Essa convergência se reforça na transição energética. Larissa Wachholz, senior fellow do Cebri e sócia da consultoria Vallya, apontou que o Brasil tem potencial para se tornar fornecedor relevante de combustíveis verdes para China, como hidrogênio e biocombustíveis, inclusive para setores como aviação e transporte marítimo, ampliando sua relevância nas cadeias globais de energia limpa.

No campo industrial, o desafio é criar escala. Ricardo Lima, CEO da CBMM, relatou o interesse de fabricantes globais em instalar operações no país. Ele ressalva, porém, que a atração de cadeias produtivas mais sofisticadas depende de políticas públicas que estimulem demanda e deem previsibilidade aos investimentos.

A infraestrutura é outro pilar dessa estratégia. O secretário nacional de Transporte Ferroviário, Leonardo Ribeiro, apresentou oito corredores logísticos com potencial de elevar a participação das ferrovias de 20% para 35% da matriz de transporte. Os projetos visam a reduzir custos e dar escala às exportações – uma demanda chinesa e condição central para consolidar o Brasil como hub regional.

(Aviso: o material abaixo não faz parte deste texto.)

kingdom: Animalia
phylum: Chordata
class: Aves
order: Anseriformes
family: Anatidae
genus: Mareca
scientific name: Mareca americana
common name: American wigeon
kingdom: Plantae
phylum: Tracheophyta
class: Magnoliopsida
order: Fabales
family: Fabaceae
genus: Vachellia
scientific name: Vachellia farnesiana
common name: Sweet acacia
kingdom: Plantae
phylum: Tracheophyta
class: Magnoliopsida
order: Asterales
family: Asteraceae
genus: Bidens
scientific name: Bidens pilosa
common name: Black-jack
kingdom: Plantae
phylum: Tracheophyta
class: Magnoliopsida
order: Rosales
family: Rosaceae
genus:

O agronegócio, tradicional base da relação bilateral, também passa por transformação. Inty Mendonça, representante chefe para a China do CNA Senar, afirmou que “sustentabilidade vai ditar a relação comercial do agro com a China” e defendeu maior agregação de valor. “A marca Brasil precisa ser construída na mente do consumidor chinês”, disse, destacando que produtos brasileiros já estão presentes no consumo, mas sem reconhecimento de origem.

Apesar das oportunidades, os entraves são claros. Executivos chineses apontaram a necessidade de maior padronização regulatória e previsibilidade institucional. A complexidade tributária foi citada como principal obstáculo. “A maior barreira no Brasil é o ambiente jurídico de impostos”, afirmou Li Sisheng, da PowerChina.

O “Summit Valor Brazil-China 2026” foi o terceiro evento do gênero promovido pelo jornal na China desde 2024. A edição teve patrocínio de BYD, Prefeitura do Rio, por meio da Invest.Rio, Embratur, Governo do Estado do Rio de Janeiro e ApexBrasil, com apoio de Prefeitura de São Paulo e São Paulo Negócios, Suzano, CBMM, Alibaba, World Resources Institute, Instituto Clima e Sociedade (iCS), CNA Senar e Confederação Nacional da Indústria (CNI). Não há despesas bancadas pelo jornal em caso de convites feitos a agentes públicos que façam parte dos debates.